Updated: April 27, 2014 11:26PM
Dear Abby: My 23-year-old son, “Wayne,” who is single, has a 3-year-old son. We didn’t learn about the child until he was more than a year old, when Wayne was asked to take a paternity test. Luckily, we have been able to form a good relationship with our grandson’s mother and see him often. However, our son has shown no interest. He pays child support, but has little interaction.
Wayne is an only child. I love him, but I never wanted another one. I was never comfortable around or interested in young children except for my own son. Could he have gotten this from me?
Friends and family have commented on Wayne’s lack of interest in his son, and I’m tired of making excuses or telling people to mind their own business. Wayne says he feels resentment and doesn’t want to be around this child. I have tried to explain that he’ll regret it in years to come, but he won’t listen.

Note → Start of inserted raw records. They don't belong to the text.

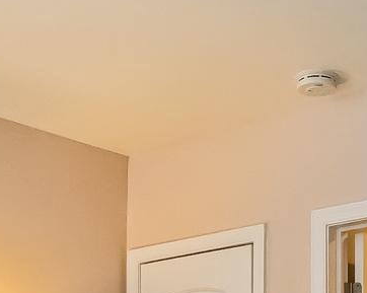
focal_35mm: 85
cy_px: 415
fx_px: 923
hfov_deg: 22.4
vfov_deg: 16.7
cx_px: 247
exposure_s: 1/640
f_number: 5.6
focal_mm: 16
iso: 3200
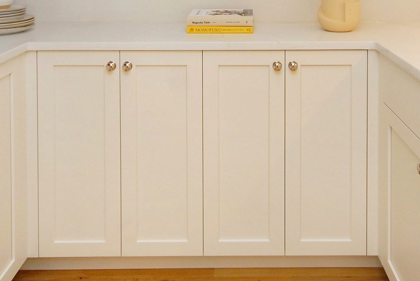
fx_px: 467
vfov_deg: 30.7
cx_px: 246
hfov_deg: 48.2
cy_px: -11
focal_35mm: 40
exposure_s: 1/60
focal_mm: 12
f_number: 5
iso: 400
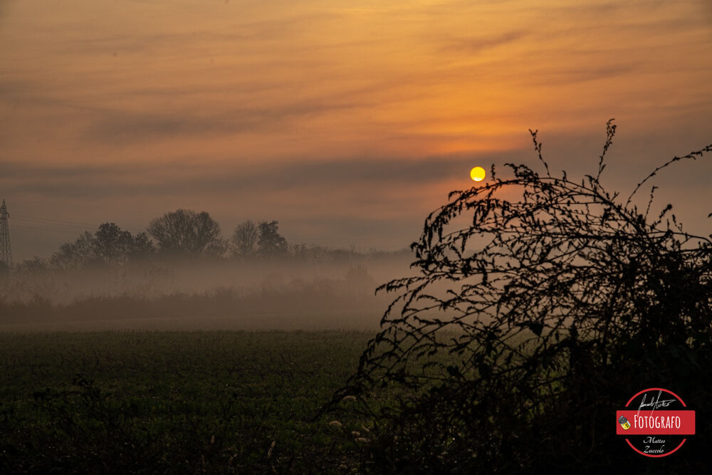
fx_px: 1622
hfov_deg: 24.8
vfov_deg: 16.7
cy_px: 238
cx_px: 356
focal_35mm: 82
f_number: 9
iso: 800
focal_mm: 82
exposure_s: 1/320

My husband is appalled that our son would act this way, but he seems to forget that I was the one who did everything with Wayne. I did the Boy Scouts, movies, horses, trips, etc. He did almost nothing with Wayne and his friends. At this point, I don’t know what to do and would like some advice.
— Mom in Illinois
Dear Mom: Your son is displacing his anger at himself onto his son. He should have used birth control and he knows it. It’s not fair, but Wayne does not appear to be the most mature of 23-year-olds.

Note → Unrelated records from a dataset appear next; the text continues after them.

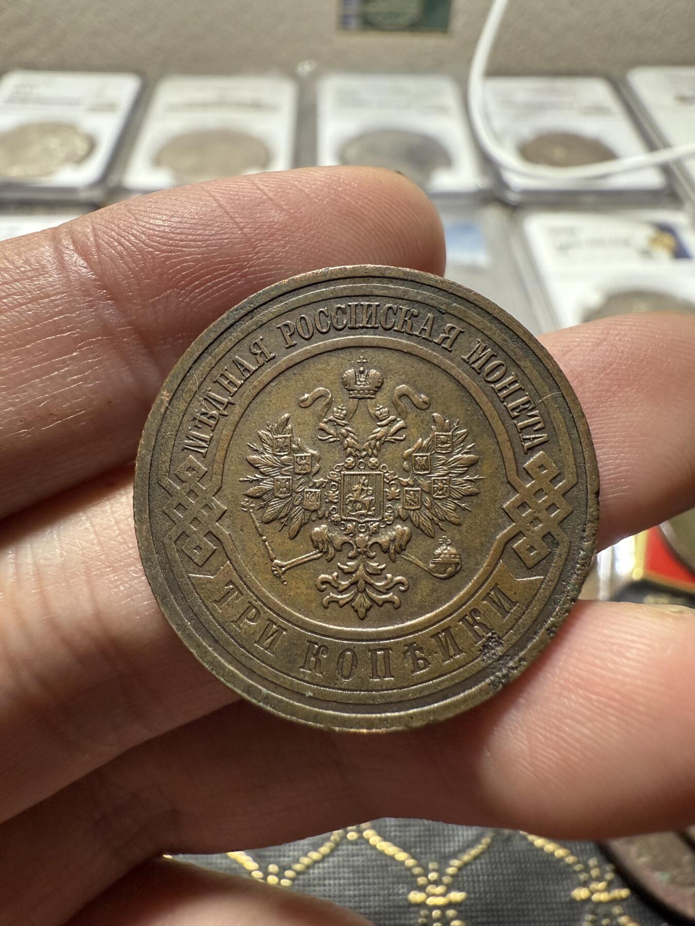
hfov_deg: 56.8
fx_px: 642
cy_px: 463
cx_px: 348
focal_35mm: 24
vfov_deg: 71.6
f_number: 2.2
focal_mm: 2.22
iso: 400
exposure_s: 1/68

Rather than blame yourself for the fact that he wants no involvement, consider that children usually model themselves after their same-gender parent. Because your husband was so uninvolved with Wayne, it is possible that Wayne has no idea of what a father’s role ought to be. A parenting class could fix this — if your son is willing to take one.
Until then, continue to be the supportive and loving grandparents your grandson needs because, aside from his mother, it appears you’re all the backup the little boy has.
Dear Abby: I come from a troubled family. I am just now realizing that there is more to life than posting bond for family members and getting people out of jail at 3 a.m. I got my GED and started college this year. Although I try to keep them at bay, they call me with one family crisis or another, and it’s putting stress on everyone around me.
I’d love to have a positive relationship with my family, but drama seems to follow them everywhere. Should I just let them go and move on with my life, or continue doing the same as always? Must I drop everything I’m doing to jump and run every time the phone rings?
— Family Drama in Texas
Dear Family Drama: Every time you come to the rescue, you further enable your relatives to do whatever it is that has gotten them in hot water. That you have managed to separate yourself to the extent you have, and achieve to the level you have reached, is admirable. But if you’re going to continue to accomplish your goals, you cannot allow your family to distract you from your studies. Set limits. Let them know when you can’t be disturbed and turn your phone off. They’ll survive and you’ll thrive.